──────── Recorded information ────────

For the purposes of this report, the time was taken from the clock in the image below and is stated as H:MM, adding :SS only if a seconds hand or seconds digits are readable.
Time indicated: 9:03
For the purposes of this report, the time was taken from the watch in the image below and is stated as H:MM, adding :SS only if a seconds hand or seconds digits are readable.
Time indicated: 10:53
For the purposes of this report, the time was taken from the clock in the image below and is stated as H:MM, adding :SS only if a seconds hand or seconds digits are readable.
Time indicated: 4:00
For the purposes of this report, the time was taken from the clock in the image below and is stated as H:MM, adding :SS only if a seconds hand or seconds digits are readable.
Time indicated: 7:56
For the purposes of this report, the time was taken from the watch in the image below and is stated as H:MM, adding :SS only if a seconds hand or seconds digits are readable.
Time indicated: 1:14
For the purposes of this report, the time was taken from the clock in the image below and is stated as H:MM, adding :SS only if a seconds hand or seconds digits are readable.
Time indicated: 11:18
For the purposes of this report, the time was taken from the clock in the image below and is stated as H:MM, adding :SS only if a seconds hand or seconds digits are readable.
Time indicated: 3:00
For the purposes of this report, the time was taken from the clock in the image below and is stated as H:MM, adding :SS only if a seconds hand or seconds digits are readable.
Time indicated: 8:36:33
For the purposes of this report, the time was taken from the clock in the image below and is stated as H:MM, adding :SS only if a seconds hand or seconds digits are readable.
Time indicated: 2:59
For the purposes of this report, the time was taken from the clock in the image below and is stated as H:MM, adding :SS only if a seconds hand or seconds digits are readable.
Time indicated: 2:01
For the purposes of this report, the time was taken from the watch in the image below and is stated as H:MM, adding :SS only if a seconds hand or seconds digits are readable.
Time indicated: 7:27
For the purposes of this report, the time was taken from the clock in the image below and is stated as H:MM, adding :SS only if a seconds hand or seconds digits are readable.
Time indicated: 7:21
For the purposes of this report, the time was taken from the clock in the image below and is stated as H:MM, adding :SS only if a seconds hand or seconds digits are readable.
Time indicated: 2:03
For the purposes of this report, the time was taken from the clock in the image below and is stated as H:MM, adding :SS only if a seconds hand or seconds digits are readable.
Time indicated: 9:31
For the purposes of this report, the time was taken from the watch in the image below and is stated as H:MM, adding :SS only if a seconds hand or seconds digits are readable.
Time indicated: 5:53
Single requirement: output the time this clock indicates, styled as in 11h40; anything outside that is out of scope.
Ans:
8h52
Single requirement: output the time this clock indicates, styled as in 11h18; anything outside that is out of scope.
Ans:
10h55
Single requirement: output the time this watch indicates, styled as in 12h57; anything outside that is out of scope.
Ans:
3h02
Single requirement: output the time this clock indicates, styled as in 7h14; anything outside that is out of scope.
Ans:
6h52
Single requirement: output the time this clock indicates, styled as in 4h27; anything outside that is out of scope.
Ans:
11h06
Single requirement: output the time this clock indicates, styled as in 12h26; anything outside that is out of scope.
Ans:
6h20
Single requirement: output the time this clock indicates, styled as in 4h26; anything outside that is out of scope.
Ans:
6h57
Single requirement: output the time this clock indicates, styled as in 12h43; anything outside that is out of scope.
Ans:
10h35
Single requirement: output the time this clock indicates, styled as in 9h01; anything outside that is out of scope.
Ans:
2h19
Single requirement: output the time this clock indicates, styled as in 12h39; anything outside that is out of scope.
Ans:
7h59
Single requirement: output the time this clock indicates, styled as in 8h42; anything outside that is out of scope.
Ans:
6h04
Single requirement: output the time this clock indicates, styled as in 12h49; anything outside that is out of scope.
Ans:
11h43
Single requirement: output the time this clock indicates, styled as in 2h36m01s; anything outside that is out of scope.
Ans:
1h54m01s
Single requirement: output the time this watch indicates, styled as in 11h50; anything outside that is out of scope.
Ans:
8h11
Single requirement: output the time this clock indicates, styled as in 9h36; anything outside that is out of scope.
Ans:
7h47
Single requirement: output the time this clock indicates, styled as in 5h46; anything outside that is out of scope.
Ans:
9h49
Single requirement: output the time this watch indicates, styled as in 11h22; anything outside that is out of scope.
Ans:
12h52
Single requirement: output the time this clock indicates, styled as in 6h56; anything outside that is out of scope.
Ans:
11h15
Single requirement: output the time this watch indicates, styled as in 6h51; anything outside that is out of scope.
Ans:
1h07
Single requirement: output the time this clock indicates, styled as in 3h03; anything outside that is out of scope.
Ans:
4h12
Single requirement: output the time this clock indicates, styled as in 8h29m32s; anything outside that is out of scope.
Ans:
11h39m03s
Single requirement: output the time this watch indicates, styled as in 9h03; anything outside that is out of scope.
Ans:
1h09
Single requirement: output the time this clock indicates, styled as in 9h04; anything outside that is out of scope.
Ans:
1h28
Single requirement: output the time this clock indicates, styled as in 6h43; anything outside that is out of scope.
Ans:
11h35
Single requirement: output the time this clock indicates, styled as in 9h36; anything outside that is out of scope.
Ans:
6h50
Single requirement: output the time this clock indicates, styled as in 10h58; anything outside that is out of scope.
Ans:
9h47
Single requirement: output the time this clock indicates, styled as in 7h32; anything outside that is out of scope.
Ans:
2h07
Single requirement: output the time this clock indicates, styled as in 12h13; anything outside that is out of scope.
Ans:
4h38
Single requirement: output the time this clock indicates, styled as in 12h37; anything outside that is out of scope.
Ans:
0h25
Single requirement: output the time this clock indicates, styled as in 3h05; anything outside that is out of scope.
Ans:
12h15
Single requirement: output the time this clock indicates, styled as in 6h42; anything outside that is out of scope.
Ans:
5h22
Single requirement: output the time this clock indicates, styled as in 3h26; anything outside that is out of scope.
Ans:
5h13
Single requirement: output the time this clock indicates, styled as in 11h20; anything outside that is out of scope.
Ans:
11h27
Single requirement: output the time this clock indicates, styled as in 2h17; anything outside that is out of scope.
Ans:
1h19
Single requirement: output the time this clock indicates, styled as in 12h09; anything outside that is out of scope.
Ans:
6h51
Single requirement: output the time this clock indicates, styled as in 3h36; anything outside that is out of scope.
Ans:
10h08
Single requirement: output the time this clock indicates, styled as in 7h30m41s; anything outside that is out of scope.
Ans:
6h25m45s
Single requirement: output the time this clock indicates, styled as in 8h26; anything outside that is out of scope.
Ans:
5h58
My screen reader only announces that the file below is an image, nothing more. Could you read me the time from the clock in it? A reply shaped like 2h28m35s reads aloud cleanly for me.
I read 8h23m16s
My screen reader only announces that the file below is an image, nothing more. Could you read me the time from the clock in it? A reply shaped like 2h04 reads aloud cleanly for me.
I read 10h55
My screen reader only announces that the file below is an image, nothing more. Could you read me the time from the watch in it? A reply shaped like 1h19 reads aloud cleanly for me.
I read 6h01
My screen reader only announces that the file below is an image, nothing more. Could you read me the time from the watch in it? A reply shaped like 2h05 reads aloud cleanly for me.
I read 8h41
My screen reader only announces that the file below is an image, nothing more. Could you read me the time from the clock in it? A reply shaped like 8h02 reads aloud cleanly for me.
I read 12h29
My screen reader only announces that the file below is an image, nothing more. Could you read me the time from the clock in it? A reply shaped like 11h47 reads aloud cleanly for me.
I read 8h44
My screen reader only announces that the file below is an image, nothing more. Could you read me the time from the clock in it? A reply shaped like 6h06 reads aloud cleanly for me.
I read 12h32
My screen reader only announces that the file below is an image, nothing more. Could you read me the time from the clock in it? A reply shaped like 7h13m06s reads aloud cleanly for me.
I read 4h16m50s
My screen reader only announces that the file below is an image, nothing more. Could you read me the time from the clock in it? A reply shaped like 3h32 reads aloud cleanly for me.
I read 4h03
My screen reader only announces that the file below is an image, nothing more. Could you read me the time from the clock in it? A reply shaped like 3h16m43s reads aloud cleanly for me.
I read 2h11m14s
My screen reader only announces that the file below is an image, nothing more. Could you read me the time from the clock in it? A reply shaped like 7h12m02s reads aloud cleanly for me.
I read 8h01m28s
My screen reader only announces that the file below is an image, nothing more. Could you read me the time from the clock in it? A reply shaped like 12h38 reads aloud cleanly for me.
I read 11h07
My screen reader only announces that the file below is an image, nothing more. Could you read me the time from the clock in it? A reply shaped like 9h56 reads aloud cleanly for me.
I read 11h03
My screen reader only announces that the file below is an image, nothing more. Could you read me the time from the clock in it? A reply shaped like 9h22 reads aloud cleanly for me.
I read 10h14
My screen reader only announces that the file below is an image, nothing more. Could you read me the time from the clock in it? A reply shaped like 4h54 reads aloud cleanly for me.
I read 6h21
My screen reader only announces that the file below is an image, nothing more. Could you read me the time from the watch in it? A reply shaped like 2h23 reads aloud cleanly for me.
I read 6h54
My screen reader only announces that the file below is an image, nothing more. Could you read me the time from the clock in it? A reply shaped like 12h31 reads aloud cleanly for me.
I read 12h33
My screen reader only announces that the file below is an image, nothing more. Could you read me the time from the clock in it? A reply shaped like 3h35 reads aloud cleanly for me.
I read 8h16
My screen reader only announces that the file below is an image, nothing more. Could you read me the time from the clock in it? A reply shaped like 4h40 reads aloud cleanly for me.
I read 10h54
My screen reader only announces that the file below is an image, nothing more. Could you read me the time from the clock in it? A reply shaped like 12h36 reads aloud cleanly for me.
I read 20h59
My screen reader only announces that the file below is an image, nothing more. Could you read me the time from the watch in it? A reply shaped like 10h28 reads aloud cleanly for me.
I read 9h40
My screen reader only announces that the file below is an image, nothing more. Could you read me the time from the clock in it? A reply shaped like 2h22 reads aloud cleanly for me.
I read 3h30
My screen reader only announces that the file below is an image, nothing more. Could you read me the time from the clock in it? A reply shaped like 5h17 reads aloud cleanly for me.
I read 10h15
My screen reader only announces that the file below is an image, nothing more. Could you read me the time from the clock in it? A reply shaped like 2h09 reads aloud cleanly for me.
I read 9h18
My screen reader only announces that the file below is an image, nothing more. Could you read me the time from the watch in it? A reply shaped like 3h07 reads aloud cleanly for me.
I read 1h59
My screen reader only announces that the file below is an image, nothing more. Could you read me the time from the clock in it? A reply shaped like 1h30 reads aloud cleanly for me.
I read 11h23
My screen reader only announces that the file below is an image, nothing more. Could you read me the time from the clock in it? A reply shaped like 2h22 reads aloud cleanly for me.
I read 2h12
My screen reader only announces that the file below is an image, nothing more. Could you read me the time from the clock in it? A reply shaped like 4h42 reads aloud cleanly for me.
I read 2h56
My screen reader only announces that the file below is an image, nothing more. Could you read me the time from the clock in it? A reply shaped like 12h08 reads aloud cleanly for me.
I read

────────

[What the task requires]
Reproduce the records word for word, from the very first line up to and including the line that contains "Time indicated: 4:00".

[Solution below]
For the purposes of this report, the time was taken from the clock in the image below and is stated as H:MM, adding :SS only if a seconds hand or seconds digits are readable.
Time indicated: 9:03
For the purposes of this report, the time was taken from the watch in the image below and is stated as H:MM, adding :SS only if a seconds hand or seconds digits are readable.
Time indicated: 10:53
For the purposes of this report, the time was taken from the clock in the image below and is stated as H:MM, adding :SS only if a seconds hand or seconds digits are readable.
Time indicated: 4:00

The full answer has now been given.